Poi entra in scena il buon ladrone, di cui la tradizione ci tramanda anche il nome, Disma. Ed entra in scena interloquendo con il suo “collega”. “Non hai alcun timore di Dio, tu che sei condannato alla stessa pena?”, gli dice. Sottile e stupenda la notazione del papa a proposito di questo versetto. Il buon ladrone “pone in risalto il punto di partenza del pentimento: il timore di Dio. Ma non la paura di Dio, no: il timore filiale di Dio. Non è la paura, ma quel rispetto che si deve a Dio perché Lui è Dio… È questo rispetto fiducioso che aiuta a fare spazio a Dio e ad affidarsi alla sua misericordia”. È in virtù di questo timore che il buon ladrone confessa la propria colpa e dichiara l’innocenza di Gesù. “Guardando Gesù si pente e accede alla fede. “Guardando Gesù così buono e misericordioso è riuscito a rubarsi il cielo: è un bravo ladro, questo!”, nota con un tocco di spirito il Papa. 



Ed è a questo punto che Francesco fa due sottolineature, di quelle che restano impresse nel cuore di una persona. Nota innanzitutto che mentre il buon ladrone parla al futuro (“Gesù, ricordati di me quando entrerai nel tuo regno”), Gesù sposta tutto al presente (“Oggi sarai con me in Paradiso”), perché, nota sempre Francesco, “la sua promessa è un compimento”. Un “qui e ora”. Non sposta in là, non rinvia. Attua subito la parola.

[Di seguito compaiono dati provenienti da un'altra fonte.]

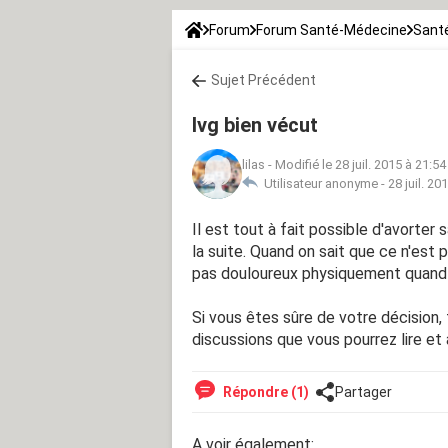
Forum
Forum Santé-Médecine
Santé
Sujet Précédent
Ivg bien vécut
lilas
-
Modifié le 28 juil. 2015 à 21:54
Utilisateur anonyme -
28 juil. 20
Il est tout à fait possible d'avorter 
la suite. Quand on sait que ce n'est 
pas douloureux physiquement quand 
Si vous êtes sûre de votre décision, 
discussions que vous pourrez lire e
Répondre (1)
Partager
A voir également: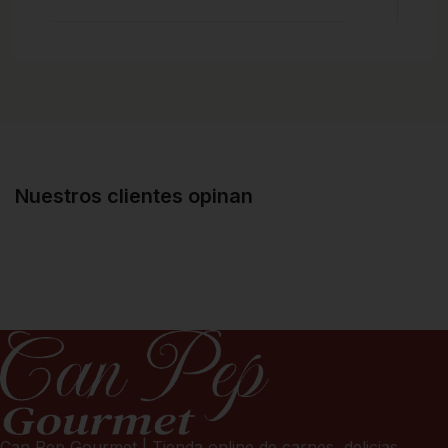
Nuestros clientes opinan
Can Pep Gourmet | Tienda online de carnes, delicias,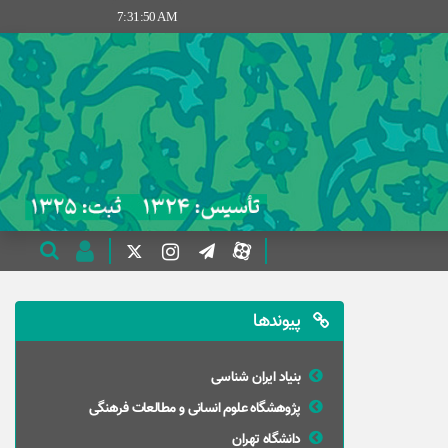
7:31:51 AM
پیوندها
بنیاد ایران شناسی
پژوهشگاه علوم انسانی و مطالعات فرهنگی
دانشگاه تهران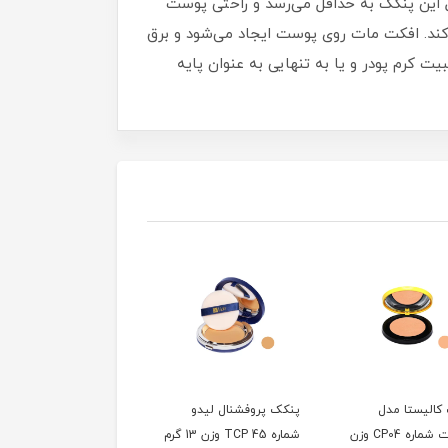
این پنکک به حداقل می‌رسد و راحتی پوست
‌کند. افکت مات روی پوست ایجاد می‌شود و برق
کرم‌ پودر و یا به‌ تنهایی به‌ عنوان پایه
کالیستا مدل
پنکک پروفشنال لیدو
پنکک پروفشنال لیدو
اسموت شماره CP04 وزن
شماره 45 TCP وزن 13 گرم
شماره 44 TCP وزن 13 گرم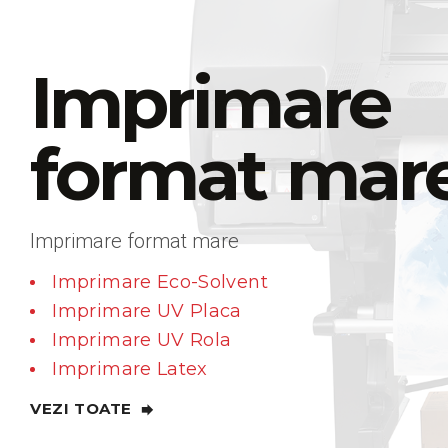
s
a
Imprimare
format mar
Imprimare format mare
Imprimare Eco-Solvent
Imprimare UV Placa
Imprimare UV Rola
Imprimare Latex
VEZI TOATE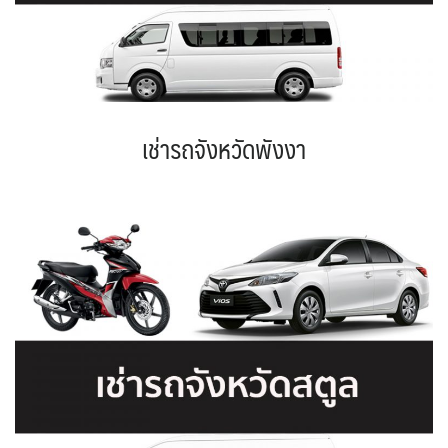
เช่ารถจังหวัดพังงา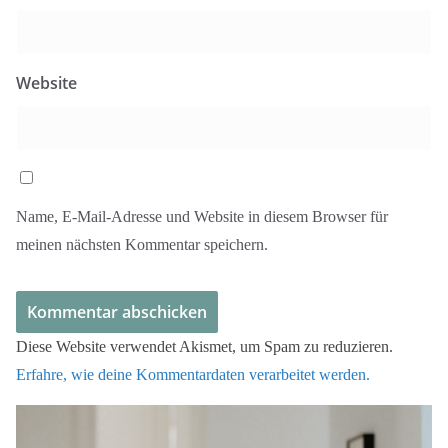
Website
Name, E-Mail-Adresse und Website in diesem Browser für
meinen nächsten Kommentar speichern.
Diese Website verwendet Akismet, um Spam zu reduzieren.
Erfahre, wie deine Kommentardaten verarbeitet werden.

L’altra sottolineatura è ancora più toccante. Francesco nota che il buon ladrone chiama Gesù per nome. “Lo chiama per nome, ‘Gesù’, con confidenza”. E ripete ancora nelle ultime parole dell’Udienza: “E il buon ladrone lo ha chiamato per nome: ‘Gesù'”. Una cosa semplice. La più semplice che si possa immaginare: avere stabilito, in un istante, un rapporto tale di familiarità, e anche di libertà, con quell’uomo sulla croce da chiamarlo per nome. Come se lo conoscesse da sempre. Invece è accaduto tutto lì, in quell’istante. Non c’è nulla che dia l’idea della semplicità del cristianesimo come quel chiamare per nome, quasi rivolgendosi a qualcuno così amico a cui si può chiedere tutto. Anche di portarci in Paradiso. “È una invocazione breve, e tutti noi possiamo farla durante la giornata tante volte: ‘Gesù’. ‘Gesù’, semplicemente. E così fatela durante tutta la giornata”, ha concluso Francesco. Impossibile non essergli grati di questo suggerimento.